TASK DIRECTIONS:
Starting with the first line below, extract each line through the one that contains "right front paw: (223, 309)", inclusive, excluding pictures.

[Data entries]
____

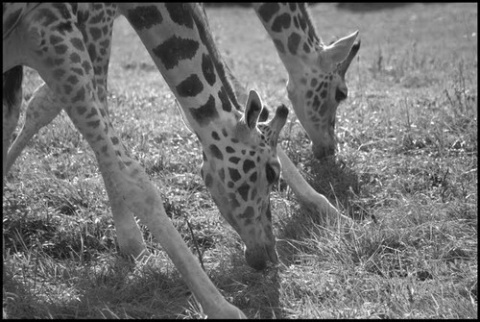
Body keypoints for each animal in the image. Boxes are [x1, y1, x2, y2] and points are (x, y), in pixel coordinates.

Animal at [3, 3, 296, 320]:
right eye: (271, 172)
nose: (268, 255)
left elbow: (26, 112)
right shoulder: (53, 37)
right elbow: (134, 180)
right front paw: (223, 309)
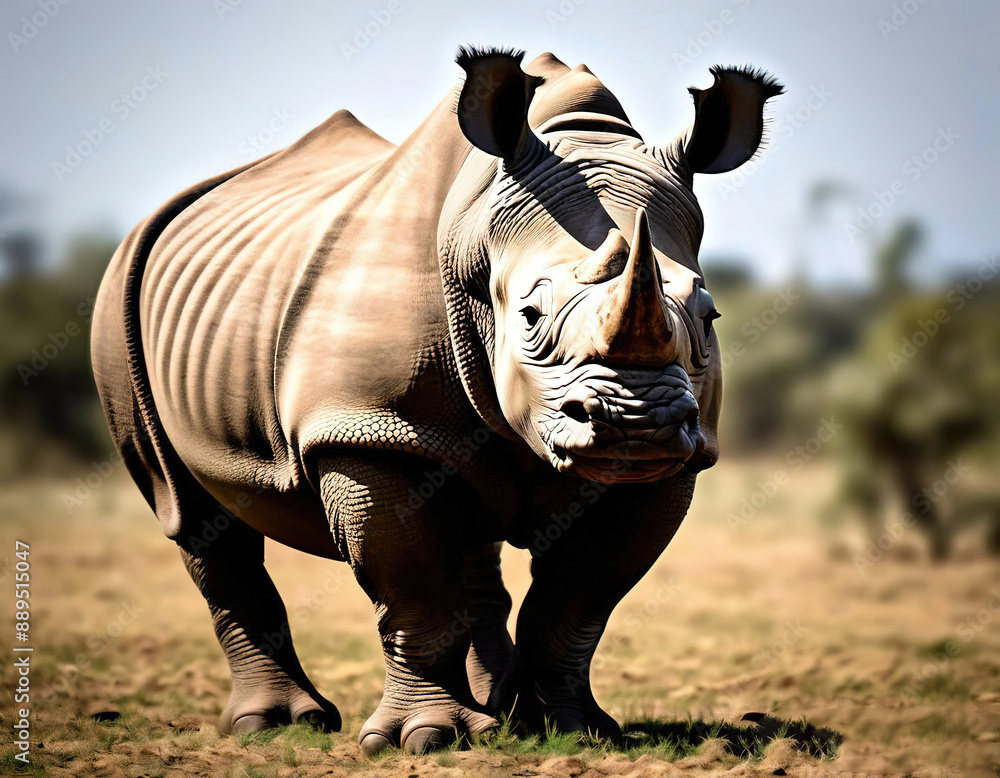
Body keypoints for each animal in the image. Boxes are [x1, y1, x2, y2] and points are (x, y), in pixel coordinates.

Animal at [91, 46, 782, 755]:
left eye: (708, 317)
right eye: (529, 317)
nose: (639, 423)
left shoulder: (673, 461)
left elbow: (580, 599)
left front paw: (574, 730)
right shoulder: (367, 433)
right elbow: (414, 588)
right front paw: (423, 739)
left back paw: (503, 712)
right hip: (117, 301)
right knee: (189, 511)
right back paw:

____

YOUR SOLUTION:
Body keypoints for each animal in the image. Boxes are [x1, y1, x2, y2] and points are (x, y), in pixel coordinates.

Animal at [3, 3, 296, 320]:
right eye: (271, 172)
nose: (268, 255)
left elbow: (26, 112)
right shoulder: (53, 37)
right elbow: (134, 180)
right front paw: (223, 309)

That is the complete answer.